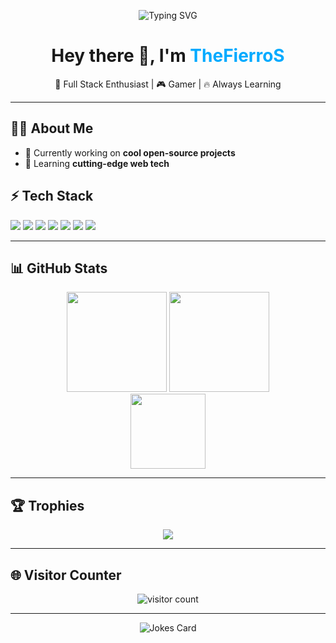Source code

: 
<p align="center">
  <img src="https://readme-typing-svg.demolab.com?font=Fira+Code&pause=1000&color=FF00EF&width=435&lines=Welcome+to+TheFierroS's+Github+Page+!;Code.+Patient.+Passion." alt="Typing SVG" />
</p>

<h1 align="center">Hey there 👋, I'm <span style="color:#0af;">TheFierroS</span></h1>
<p align="center">🚀 Full Stack Enthusiast | 🎮 Gamer | 🔥 Always Learning</p>

---

## 🧑‍💻 About Me

- 🔭 Currently working on **cool open-source projects**
- 🌱 Learning **cutting-edge web tech**

## ⚡ Tech Stack

<p>
  <img src="https://img.shields.io/badge/-JavaScript-333?style=flat&logo=javascript" />
  <img src="https://img.shields.io/badge/-TypeScript-333?style=flat&logo=typescript" />
  <img src="https://img.shields.io/badge/-Node.js-333?style=flat&logo=node.js" />
  <img src="https://img.shields.io/badge/-Python-333?style=flat&logo=python" />
  <img src="https://img.shields.io/badge/-React-333?style=flat&logo=react" />
  <img src="https://img.shields.io/badge/-MongoDB-333?style=flat&logo=mongodb" />
  <img src="https://img.shields.io/badge/-Git-333?style=flat&logo=git" />
</p>

---

## 📊 GitHub Stats

<p align="center">
  <img src="https://github-readme-stats.vercel.app/api?username=TheFierroS&show_icons=true&theme=neon&cache_seconds=86400" height="160px"/>
  <img src="https://github-readme-stats.vercel.app/api/top-langs/?username=TheFierroS&layout=compact&theme=neon&cache_seconds=86400" height="160px"/>
  <br>
  <img src="https://github-readme-streak-stats.herokuapp.com?user=TheFierroS&theme=neon&date_format=M%20j%5B%2C%20Y%5D" height="120px"/>
</p>

---

## 🏆 Trophies

<p align="center">
  <img src="https://github-profile-trophy.vercel.app/?username=TheFierroS&theme=dracula&row=1" />
</p>

---

## 🌐 Visitor Counter

<p align="center">
  <img src="https://count.getloli.com/@TheFierroS?name=TheFierroS&theme=minecraft&padding=7&offset=0&align=top&scale=1&pixelated=1&darkmode=auto" alt="visitor count"/>
</p>

---


<p align="center">
  <img src="https://readme-jokes.vercel.app/api?hideBorder&theme=radical" alt="Jokes Card" />
</p>

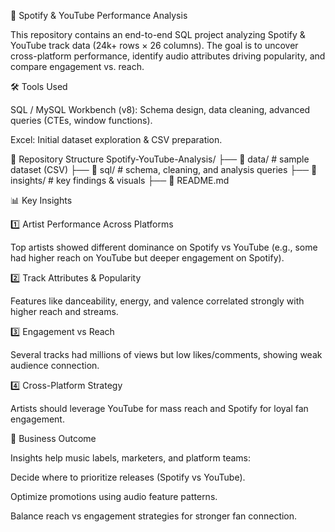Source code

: 🎵 Spotify & YouTube Performance Analysis

This repository contains an end-to-end SQL project analyzing Spotify & YouTube track data (24k+ rows × 26 columns). The goal is to uncover cross-platform performance, identify audio attributes driving popularity, and compare engagement vs. reach.

🛠️ Tools Used

SQL / MySQL Workbench (v8): Schema design, data cleaning, advanced queries (CTEs, window functions).

Excel: Initial dataset exploration & CSV preparation.

📁 Repository Structure
Spotify-YouTube-Analysis/
├── 📂 data/                 # sample dataset (CSV)
├── 📂 sql/                  # schema, cleaning, and analysis queries
├── 📂 insights/             # key findings & visuals
├── 📄 README.md

📊 Key Insights

1️⃣ Artist Performance Across Platforms

Top artists showed different dominance on Spotify vs YouTube (e.g., some had higher reach on YouTube but deeper engagement on Spotify).

2️⃣ Track Attributes & Popularity

Features like danceability, energy, and valence correlated strongly with higher reach and streams.

3️⃣ Engagement vs Reach

Several tracks had millions of views but low likes/comments, showing weak audience connection.

4️⃣ Cross-Platform Strategy

Artists should leverage YouTube for mass reach and Spotify for loyal fan engagement.

🎯 Business Outcome

Insights help music labels, marketers, and platform teams:

Decide where to prioritize releases (Spotify vs YouTube).

Optimize promotions using audio feature patterns.

Balance reach vs engagement strategies for stronger fan connection.

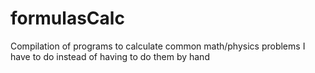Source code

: # formulasCalc
Compilation of programs to calculate common math/physics problems I have to do instead of having to do them by hand
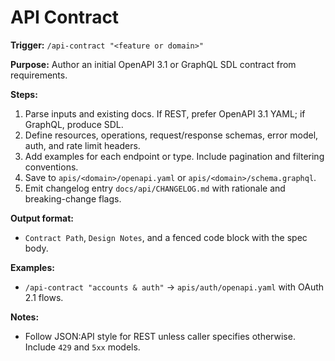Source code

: # API Contract

**Trigger:** `/api-contract "<feature or domain>"`

**Purpose:** Author an initial OpenAPI 3.1 or GraphQL SDL contract from requirements.

**Steps:**
1. Parse inputs and existing docs. If REST, prefer OpenAPI 3.1 YAML; if GraphQL, produce SDL.
2. Define resources, operations, request/response schemas, error model, auth, and rate limit headers.
3. Add examples for each endpoint or type. Include pagination and filtering conventions.
4. Save to `apis/<domain>/openapi.yaml` or `apis/<domain>/schema.graphql`.
5. Emit changelog entry `docs/api/CHANGELOG.md` with rationale and breaking-change flags.

**Output format:**
- `Contract Path`, `Design Notes`, and a fenced code block with the spec body.

**Examples:**
- `/api-contract "accounts & auth"` → `apis/auth/openapi.yaml` with OAuth 2.1 flows.

**Notes:**
- Follow JSON:API style for REST unless caller specifies otherwise. Include `429` and `5xx` models.

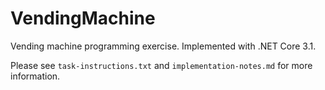 # VendingMachine

Vending machine programming exercise. Implemented with .NET Core 3.1.

Please see `task-instructions.txt` and `implementation-notes.md` for more information.
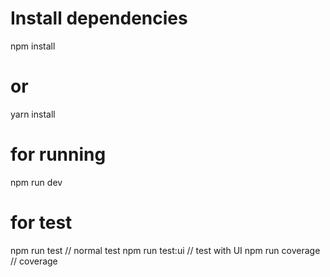 # Install dependencies

npm install

# or

yarn install

# for running

npm run dev

# for test

npm run test // normal test
npm run test:ui // test with UI
npm run coverage // coverage
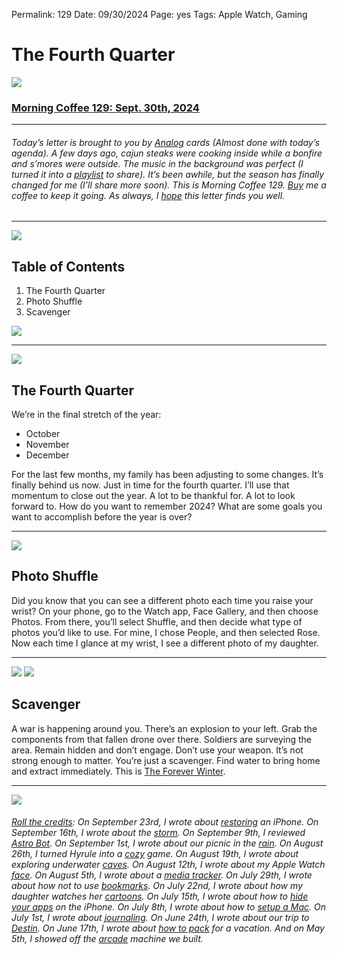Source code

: 
Permalink: 129
Date: 09/30/2024
Page: yes
Tags: Apple Watch, Gaming

# The Fourth Quarter

![](https://imgur.com/fls3cwY.jpg)

### [Morning Coffee 129: Sept. 30th, 2024](https://nashp.com/129)

---- 

###### Today’s letter is brought to you by [Analog](https://ugmonk.com/pages/analog) cards (Almost done with today’s agenda). A few days ago, cajun steaks were cooking inside while a bonfire and s’mores were outside. The music in the background was perfect (I turned it into a [playlist](https://music.apple.com/us/playlist/september-28th-2024/pl.u-2aoqrayhN49j9V) to share). It’s been awhile, but the season has finally changed for me (I’ll share more soon). This is Morning Coffee 129. [Buy](https://buy.stripe.com/fZe4jqd135LRc4U4gj) me a coffee to keep it going. As always, I [hope](mailto:nashp@me.com) this letter finds you well.

---- 

![](https://i.imgur.com/eO2hcg2.jpg)

## Table of Contents

1. The Fourth Quarter
2. Photo Shuffle
3. Scavenger

![](https://i.imgur.com/eO2hcg2.jpg)

---- 

![](https://media2.giphy.com/media/Lhj6VlTTUHs2HJyO3E/giphy.gif)

## The Fourth Quarter

We’re in the final stretch of the year:

- October
- November
- December

For the last few months, my family has been adjusting to some changes. It’s finally behind us now. Just in time for the fourth quarter. I’ll use that momentum to close out the year. A lot to be thankful for. A lot to look forward to. How do you want to remember 2024? What are some goals you want to accomplish before the year is over? 

---- 

![](https://imgur.com/Xw4f4O0.jpg)

## Photo Shuffle

Did you know that you can see a different photo each time you raise your wrist? On your phone, go to the Watch app, Face Gallery, and then choose Photos. From there, you’ll select Shuffle, and then decide what type of photos you’d like to use. For mine, I chose People, and then selected Rose. Now each time I glance at my wrist, I see a different photo of my daughter.

---- 

![](https://imgur.com/acucleR.jpg)
![](https://imgur.com/EIV9AN7.jpg)

## Scavenger

A war is happening around you. There’s an explosion to your left. Grab the components from that fallen drone over there. Soldiers are surveying the area. Remain hidden and don’t engage. Don’t use your weapon. It’s not strong enough to matter. You’re just a scavenger. Find water to bring home and extract immediately. This is [The Forever Winter](https://youtu.be/0NfKoPmWvac?si=k_Yk5t3LE2H87NOc). 

---- 

![](https://nashp.com/_media/mc.gif)

###### [Roll the credits](https://nashp.com/mc): On September 23rd, I wrote about [restoring](https://nashp.com/128) an iPhone. On September 16th, I wrote about the [storm](https://nashp.com/127 "storm"). On September 9th, I reviewed [Astro Bot](https://nashp.com/126 "Astro Bot"). On September 1st, I wrote about our picnic in the [rain](https://nashp.com/125 "rain"). On August 26th, I turned Hyrule into a [cozy](https://nashp.com/124 "cozy game") game. On August 19th, I wrote about exploring underwater [caves](https://nashp.com/123). On August 12th, I wrote about my Apple Watch [face](https://nashp.com/122). On August 5th, I wrote about a [media tracker](https://nashp.com/121). On July 29th, I wrote about how not to use [bookmarks](https://nashp.com/120). On July 22nd, I wrote about how my daughter watches her [cartoons](https://nashp.com/119). On July 15th, I wrote about how to [hide your apps](https://nashp.com/118 "hide your apps") on the iPhone. On July 8th, I wrote about how to [setup a Mac](https://nashp.com/117 "setup a Mac"). On July 1st, I wrote about [journaling](https://nashp.com/116 "journaling"). On June 24th, I wrote about our trip to [Destin](https://nashp.com/115 "Destin"). On June 17th, I wrote about [how to pack](https://nashp.com/114 "how to pack") for a vacation. And on May 5th, I showed off the [arcade](https://nashp.com/108 "arcade") machine we built.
::::
Problem description
Scan the entries above for the string "neon", and copy every line where it turns up.

Task answer
  <img src="https://github-readme-stats.vercel.app/api?username=TheFierroS&show_icons=true&theme=neon&cache_seconds=86400" height="160px"/>
  <img src="https://github-readme-stats.vercel.app/api/top-langs/?username=TheFierroS&layout=compact&theme=neon&cache_seconds=86400" height="160px"/>
  <img src="https://github-readme-streak-stats.herokuapp.com?user=TheFierroS&theme=neon&date_format=M%20j%5B%2C%20Y%5D" height="120px"/>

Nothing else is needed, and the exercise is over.